"L'amour ne procède donc pas de l'esprit, de la faculté de penser. C'est seulement lorsque l'esprit est tout à fait calme, immobile, silencieux, lorsqu'il n'attend plus, ne demande plus, n'exige plus rien, lorsqu'il cesse d'être possessif, jaloux, peureux, anxieux, ce n'est qu'alors que l'amour devient possible. Quand l'esprit cesse de se projeter, de courir après la satisfaction des sensations, des demandes, des besoins, des peurs secrètes qui lui sont propres, qu'il n'est plus en quête d'accomplissement personnel, ni esclave d'une croyance - c'est alors, et alors seulement que l'amour devient possible.
La solitude est la conscience d'un isolement complet; or nos activités n'incitent-elles pas à un repli sur soi? Bien que nos pensées et nos émotions soient expansives, ne sont-elles pas exclusives et sources de division? Ne cherchons-nous pas à dominer, dans le domaine de nos relations, de nos droits et de nos biens, créant par là une résistance? Ne considérons-nous pas toute œuvre comme étant "vôtre" ou "mienne"? Ne nous identifions-nous pas à telle collectivité, tel pays, telle minorité? N'avons nous pas nettement tendance à nous isoler, à diviser et séparer? L'activité même du moi, à quelque niveau que ce soit, tend vers l'isolement; et la solitude est la conscience du moi lorsqu'il est inactif.

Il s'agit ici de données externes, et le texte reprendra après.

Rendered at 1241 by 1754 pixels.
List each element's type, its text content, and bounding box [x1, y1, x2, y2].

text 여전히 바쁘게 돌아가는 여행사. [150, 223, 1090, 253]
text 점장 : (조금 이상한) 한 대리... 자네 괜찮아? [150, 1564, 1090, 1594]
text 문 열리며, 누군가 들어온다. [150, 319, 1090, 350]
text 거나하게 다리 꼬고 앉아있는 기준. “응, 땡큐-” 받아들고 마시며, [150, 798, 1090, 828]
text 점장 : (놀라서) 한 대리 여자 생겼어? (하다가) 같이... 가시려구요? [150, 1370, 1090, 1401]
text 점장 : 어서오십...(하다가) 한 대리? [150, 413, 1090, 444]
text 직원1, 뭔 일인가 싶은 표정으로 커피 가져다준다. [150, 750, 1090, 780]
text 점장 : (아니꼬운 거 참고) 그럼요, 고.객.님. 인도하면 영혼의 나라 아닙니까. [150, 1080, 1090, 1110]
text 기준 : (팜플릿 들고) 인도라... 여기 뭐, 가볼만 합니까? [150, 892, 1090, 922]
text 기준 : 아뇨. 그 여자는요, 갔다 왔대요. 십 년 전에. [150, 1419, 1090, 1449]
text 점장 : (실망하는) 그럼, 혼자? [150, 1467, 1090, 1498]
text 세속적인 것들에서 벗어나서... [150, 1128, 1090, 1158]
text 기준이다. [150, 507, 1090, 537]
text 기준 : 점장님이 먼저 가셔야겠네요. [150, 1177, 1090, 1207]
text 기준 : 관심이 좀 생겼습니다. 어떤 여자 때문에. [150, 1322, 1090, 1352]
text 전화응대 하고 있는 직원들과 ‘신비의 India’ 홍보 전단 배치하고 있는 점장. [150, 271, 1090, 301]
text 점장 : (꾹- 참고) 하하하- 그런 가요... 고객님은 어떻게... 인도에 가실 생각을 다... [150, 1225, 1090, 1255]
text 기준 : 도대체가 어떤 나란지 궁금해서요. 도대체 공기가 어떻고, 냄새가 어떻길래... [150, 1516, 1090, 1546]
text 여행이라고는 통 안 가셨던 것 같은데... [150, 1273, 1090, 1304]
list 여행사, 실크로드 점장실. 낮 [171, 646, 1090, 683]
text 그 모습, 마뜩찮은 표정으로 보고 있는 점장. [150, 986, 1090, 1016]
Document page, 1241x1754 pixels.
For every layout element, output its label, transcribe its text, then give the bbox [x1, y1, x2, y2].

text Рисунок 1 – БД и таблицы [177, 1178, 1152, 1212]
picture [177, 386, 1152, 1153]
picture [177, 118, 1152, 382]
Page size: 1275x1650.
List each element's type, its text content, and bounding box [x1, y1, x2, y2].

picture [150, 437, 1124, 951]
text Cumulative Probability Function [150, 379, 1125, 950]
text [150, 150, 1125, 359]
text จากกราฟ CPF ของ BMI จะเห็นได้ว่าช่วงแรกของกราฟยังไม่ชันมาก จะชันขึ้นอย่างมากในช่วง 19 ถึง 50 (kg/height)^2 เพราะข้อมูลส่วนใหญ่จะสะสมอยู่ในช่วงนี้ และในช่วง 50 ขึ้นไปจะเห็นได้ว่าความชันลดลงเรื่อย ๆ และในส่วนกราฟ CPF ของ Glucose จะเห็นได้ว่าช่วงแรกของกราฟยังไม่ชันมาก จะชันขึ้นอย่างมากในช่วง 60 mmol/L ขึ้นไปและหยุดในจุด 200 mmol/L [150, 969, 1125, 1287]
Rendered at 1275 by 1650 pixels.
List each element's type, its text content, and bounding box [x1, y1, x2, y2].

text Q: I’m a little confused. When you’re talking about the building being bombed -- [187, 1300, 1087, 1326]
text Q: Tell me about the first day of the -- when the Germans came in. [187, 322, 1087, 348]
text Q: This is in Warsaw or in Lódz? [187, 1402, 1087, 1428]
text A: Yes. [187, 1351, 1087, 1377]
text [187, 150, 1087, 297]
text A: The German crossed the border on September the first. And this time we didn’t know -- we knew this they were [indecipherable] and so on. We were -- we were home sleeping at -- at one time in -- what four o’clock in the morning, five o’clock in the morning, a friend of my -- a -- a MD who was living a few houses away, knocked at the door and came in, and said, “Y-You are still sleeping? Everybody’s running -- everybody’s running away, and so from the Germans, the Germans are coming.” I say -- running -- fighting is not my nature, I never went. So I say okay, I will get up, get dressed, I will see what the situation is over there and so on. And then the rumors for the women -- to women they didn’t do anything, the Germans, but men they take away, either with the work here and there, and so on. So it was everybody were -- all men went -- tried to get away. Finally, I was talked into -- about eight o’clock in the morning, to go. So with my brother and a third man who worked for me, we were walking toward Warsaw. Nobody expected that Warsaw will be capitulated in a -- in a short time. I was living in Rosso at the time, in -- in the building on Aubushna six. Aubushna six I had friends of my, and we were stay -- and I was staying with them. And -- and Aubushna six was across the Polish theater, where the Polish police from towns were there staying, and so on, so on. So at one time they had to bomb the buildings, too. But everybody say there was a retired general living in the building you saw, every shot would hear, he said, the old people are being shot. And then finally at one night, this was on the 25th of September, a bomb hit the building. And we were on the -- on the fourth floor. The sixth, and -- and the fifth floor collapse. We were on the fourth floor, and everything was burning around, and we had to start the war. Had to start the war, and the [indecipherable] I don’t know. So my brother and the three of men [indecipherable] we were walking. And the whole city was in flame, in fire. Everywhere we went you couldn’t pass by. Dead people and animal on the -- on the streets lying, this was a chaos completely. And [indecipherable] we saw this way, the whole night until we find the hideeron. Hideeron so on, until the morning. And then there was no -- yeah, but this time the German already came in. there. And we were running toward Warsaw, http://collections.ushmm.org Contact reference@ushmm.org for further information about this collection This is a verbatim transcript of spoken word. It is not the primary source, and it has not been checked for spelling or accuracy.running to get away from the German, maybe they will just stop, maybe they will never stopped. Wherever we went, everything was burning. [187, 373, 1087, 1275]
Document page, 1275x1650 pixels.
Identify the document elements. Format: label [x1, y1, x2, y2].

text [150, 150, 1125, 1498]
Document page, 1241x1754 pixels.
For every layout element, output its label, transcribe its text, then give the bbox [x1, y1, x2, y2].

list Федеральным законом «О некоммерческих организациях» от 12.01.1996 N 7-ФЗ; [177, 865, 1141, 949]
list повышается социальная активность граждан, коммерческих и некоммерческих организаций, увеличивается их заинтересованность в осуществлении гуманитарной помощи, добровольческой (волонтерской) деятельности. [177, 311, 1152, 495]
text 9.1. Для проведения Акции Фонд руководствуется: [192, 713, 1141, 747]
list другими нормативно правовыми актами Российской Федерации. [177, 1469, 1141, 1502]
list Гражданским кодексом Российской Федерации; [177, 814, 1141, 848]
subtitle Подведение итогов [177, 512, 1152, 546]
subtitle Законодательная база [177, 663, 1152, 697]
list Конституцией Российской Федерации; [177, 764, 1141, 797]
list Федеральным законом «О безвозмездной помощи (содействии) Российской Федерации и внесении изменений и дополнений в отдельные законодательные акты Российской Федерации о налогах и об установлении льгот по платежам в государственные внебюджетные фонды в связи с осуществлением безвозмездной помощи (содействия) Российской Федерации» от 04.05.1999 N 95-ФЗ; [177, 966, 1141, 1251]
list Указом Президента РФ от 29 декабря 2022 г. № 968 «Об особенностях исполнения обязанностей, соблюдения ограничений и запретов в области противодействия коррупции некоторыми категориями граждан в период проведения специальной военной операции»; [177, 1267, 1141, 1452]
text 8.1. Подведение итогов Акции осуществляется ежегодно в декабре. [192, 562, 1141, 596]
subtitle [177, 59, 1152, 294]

Il est indispensable d'être seul, pour connaître cette solitude qui n'est pas due aux circonstances, cette solitude qui n'est pas un isolement, cette solitude qui est créativité, et qui survient lorsque l'esprit ne cherche plus ni le bonheur ni la vertu, n'oppose plus de résistance. C'est l'esprit apte à la solitude qui est capable de découvrir - et non l'esprit qui s'est laissé contaminer, corrompre, par ses propres expériences. Ainsi donc, la solitude dont nous sommes tous conscients, si nous savons la regarder, pourrait bien nous ouvrir la porte du réel".